Eye For Film >> Movies >> Amerikatsi (2022) Film Review
Amerikatsi
Reviewed by: Andrew Robertson
Charlie is a repatriate, an American with Armenian heritage invited back after the war to help build a nation he left as a child. In difficult circumstances too, years before. The complexities of the Ottoman Empire's genocidal acts are perhaps best explained by a line of dialogue: "I'm a Turk, you have no right touching my things." Given what happens next, that that's the line of objection says much about what (and who) matters to those involved.
It's one of several moments of absurdity, but that itself is a hallmark of authoritarianism. The essence of double-think is not just to hold two competing ideals in one's head but to be able to punish the lack of it. To get you here for not being there, or there for not being here, or if you achieve the beatification-worthy miracle of co-location get you for unauthorised religious practise.
One of several elements of Armenian repression, that is to say the repression of Armenia by the Soviet apparatus, and of Armenians seeking to be part of it. Through a serious of comic miscommunications Charlie ends up jailed, and it's from here that the film's heart and soul emerge. Charlie has, after a few complicating factors, neighbours. His vicarious relationship with them involves a different kind of fantasy than Goodbye Lenin or The Birdman Of Alcatraz, but the desire to help is still there. In Q&A, writer/director/star Michael Goorjian acknowledged the influence of The Lives Of Others, and that mixture of proximity and remove is (not quite) palpable here.
In one of many neat moments of design, Charlie's cell window overlooks much of an apartment. It is a place of light and warmth, of music and merriment, and how he interacts with its inhabitants is a delight. The Rube Goldberg additions to his own cell as he makes his perch a palace are a treat, but they're a mechanical detail in something that's far more about emotional connections than knots.
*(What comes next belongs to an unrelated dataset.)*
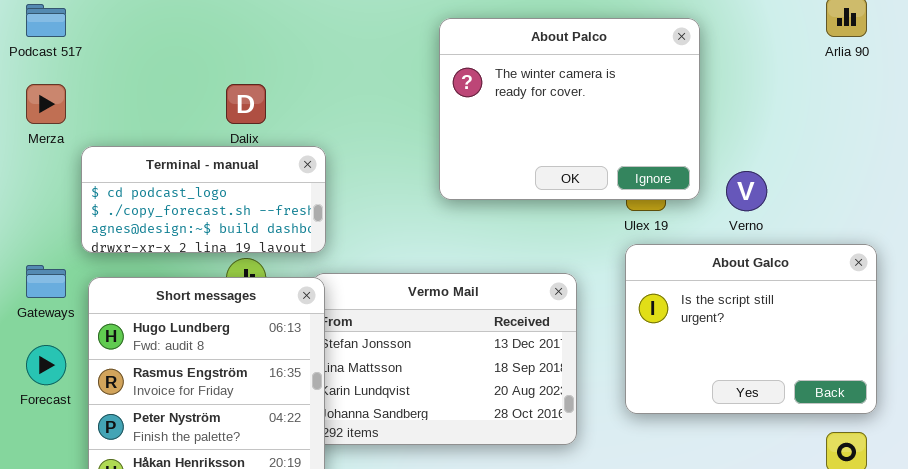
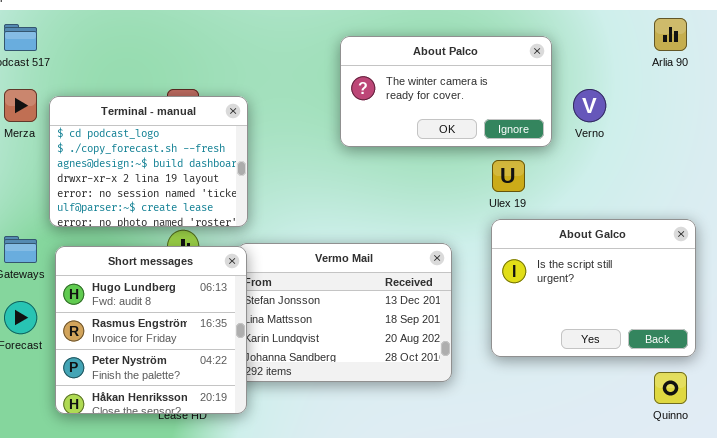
About Palco: [439,18,700,200] -> [340,36,552,147], resized
Terminal - manual: [81,146,326,253] -> [49,96,248,227], resized
Verno: [726,171,767,211] -> [573,89,606,122], moved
It is bleak in places, self-harm depicted in ideation and method. There's violence too, meted out by the state on a timetable. The physicality extends past harm to outright comedy. His jailers often reference Chaplin and our Charlie is indeed a little man in big circumstances. What ties it together is Goorjian's performance, but he's helped by his cast. As Tigran, Hovik Keuchkerian manages to do much at a distance. His evolving relationship with Charlie is a product of what each has to hide. As accidental architects of his fate, Sona (Nelli Uvarova) and Dmitry (Mikhail Trukhin) round out other quadrants of the era's Armenian experience. The web of their relationships is informed in part by the ways in which they interact with the State, with the nation, with each other. It's one of many places where repetition produces results. Through a succession of montages we see parallel progress, continued evolution, and are given the chance to empathise. In Q&A Goorjian talked about being unsure if it would work, but in the edit he has pulled together threads to create something whose fabric warms. He works here with Mike Selemon, who's had editorial input to Rampart and The Adjustment Bureau, both depicting other failing authoritarian regimes in the form of the LAPD and one of Philip K Dick's many reality-distorting short stories.
It charms throughout. I shan't go into details regarding its conclusion or its ending(s) but know that they are satisfying, well earned, a treat. The cell Charlie occupies might be known as the 'icebox', but the film brings a warmth that carries through. That term is more one of temperature than function. This isn't a 'cooler'. The disciplinary processes here are more doughnut based. Bleak, but buoyant, Amerikatsi is an endearing fable of endurance, of connection across and despite curtains, be they net or Iron.